__WHAT TO PRODUCE__. Copy the items word for word, starting at their very first line and stopping after the line that contains "Dot at: (294, 331)".

__DATASET__.
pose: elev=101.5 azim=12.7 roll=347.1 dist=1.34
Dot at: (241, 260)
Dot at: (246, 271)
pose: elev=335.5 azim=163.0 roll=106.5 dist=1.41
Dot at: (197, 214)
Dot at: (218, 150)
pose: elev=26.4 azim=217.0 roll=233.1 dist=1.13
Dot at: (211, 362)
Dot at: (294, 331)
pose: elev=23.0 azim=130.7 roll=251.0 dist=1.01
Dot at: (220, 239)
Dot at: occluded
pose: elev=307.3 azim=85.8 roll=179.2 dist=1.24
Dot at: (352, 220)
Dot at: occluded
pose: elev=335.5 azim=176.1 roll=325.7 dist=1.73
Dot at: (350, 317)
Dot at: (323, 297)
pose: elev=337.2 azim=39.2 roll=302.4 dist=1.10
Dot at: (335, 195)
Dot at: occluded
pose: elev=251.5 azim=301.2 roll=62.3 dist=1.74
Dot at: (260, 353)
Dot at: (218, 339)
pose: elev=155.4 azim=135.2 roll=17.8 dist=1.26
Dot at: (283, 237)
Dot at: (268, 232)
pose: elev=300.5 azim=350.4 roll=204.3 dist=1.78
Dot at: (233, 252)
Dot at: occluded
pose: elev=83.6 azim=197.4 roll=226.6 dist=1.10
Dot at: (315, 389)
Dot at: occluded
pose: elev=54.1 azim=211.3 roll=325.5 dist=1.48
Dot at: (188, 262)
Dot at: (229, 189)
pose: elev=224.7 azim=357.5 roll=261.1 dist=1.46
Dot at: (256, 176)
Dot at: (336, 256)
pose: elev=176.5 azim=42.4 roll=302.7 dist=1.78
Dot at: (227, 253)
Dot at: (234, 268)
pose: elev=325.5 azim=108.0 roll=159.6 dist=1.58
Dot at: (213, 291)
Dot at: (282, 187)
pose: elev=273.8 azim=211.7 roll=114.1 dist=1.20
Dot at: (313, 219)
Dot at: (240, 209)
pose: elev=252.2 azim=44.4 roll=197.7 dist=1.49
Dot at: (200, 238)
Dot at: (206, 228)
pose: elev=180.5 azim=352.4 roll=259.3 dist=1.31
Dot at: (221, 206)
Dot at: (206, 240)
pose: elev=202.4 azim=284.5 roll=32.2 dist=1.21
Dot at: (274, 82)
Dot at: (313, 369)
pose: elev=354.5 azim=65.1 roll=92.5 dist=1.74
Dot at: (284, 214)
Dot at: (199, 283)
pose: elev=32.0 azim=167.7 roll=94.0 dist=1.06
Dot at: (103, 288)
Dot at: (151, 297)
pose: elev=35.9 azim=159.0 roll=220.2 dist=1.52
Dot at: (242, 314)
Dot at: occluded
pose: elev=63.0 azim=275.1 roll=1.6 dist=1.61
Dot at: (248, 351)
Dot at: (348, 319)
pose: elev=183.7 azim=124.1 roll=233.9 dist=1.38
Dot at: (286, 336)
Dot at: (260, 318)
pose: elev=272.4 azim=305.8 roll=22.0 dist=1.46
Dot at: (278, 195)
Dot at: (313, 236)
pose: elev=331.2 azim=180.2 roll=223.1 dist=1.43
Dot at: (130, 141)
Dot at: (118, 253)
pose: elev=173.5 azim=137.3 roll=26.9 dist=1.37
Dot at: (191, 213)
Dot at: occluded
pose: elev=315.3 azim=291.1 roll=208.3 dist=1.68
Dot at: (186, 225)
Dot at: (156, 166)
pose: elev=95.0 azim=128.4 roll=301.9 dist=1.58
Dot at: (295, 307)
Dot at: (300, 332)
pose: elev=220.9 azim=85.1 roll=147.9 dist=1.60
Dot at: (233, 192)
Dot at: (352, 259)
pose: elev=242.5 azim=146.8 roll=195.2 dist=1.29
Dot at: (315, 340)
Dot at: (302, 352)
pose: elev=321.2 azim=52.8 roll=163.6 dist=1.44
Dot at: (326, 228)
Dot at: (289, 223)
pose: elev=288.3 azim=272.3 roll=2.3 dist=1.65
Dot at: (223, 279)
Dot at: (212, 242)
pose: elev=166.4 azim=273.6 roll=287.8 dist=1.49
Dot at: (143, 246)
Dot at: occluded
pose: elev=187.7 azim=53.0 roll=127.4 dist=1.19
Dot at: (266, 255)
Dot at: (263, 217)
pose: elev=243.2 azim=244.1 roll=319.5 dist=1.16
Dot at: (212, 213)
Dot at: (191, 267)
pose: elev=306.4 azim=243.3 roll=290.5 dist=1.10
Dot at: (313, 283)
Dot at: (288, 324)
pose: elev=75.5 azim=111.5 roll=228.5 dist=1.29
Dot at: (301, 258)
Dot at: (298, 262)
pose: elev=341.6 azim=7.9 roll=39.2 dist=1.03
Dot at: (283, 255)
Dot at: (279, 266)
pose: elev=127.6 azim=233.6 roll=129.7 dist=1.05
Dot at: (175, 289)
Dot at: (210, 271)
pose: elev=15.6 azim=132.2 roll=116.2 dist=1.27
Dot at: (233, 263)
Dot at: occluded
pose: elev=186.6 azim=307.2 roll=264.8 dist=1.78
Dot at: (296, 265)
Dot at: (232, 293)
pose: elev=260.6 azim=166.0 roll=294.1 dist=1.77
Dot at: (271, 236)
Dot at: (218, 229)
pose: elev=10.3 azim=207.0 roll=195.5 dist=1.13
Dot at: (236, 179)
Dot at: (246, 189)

__CORRECT RESULT__.
pose: elev=101.5 azim=12.7 roll=347.1 dist=1.34
Dot at: (241, 260)
Dot at: (246, 271)
pose: elev=335.5 azim=163.0 roll=106.5 dist=1.41
Dot at: (197, 214)
Dot at: (218, 150)
pose: elev=26.4 azim=217.0 roll=233.1 dist=1.13
Dot at: (211, 362)
Dot at: (294, 331)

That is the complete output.